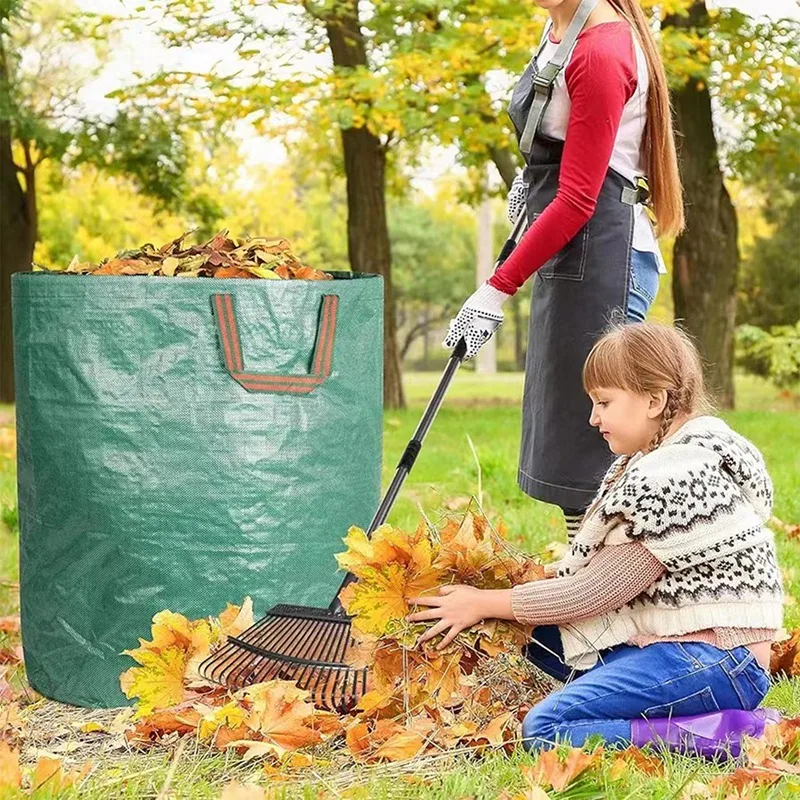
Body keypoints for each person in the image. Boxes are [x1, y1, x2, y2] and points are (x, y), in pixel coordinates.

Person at [409, 323, 783, 758]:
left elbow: (594, 591)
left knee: (545, 729)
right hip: (686, 649)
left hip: (717, 663)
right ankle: (663, 711)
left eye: (604, 402)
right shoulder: (662, 458)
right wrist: (505, 594)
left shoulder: (675, 477)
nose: (594, 418)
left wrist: (481, 602)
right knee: (531, 630)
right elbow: (591, 578)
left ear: (654, 400)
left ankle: (719, 735)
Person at [443, 0, 685, 543]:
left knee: (597, 448)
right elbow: (563, 142)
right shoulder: (560, 27)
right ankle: (586, 589)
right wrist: (531, 179)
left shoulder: (601, 50)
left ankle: (615, 596)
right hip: (569, 246)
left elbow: (578, 199)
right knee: (571, 440)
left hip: (601, 251)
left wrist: (494, 289)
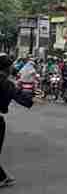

[ABOUT THIS EXERCISE]:
Return, word for word, the lines of the data above from the line with "right ankle: (663, 711)" through the line with "right ankle: (586, 589)", inclusive.

[EXPECTED ANSWER]:
right ankle: (663, 711)
left eye: (604, 402)
right shoulder: (662, 458)
right wrist: (505, 594)
left shoulder: (675, 477)
nose: (594, 418)
left wrist: (481, 602)
right knee: (531, 630)
right elbow: (591, 578)
left ear: (654, 400)
left ankle: (719, 735)
Person at [443, 0, 685, 543]:
left knee: (597, 448)
right elbow: (563, 142)
right shoulder: (560, 27)
right ankle: (586, 589)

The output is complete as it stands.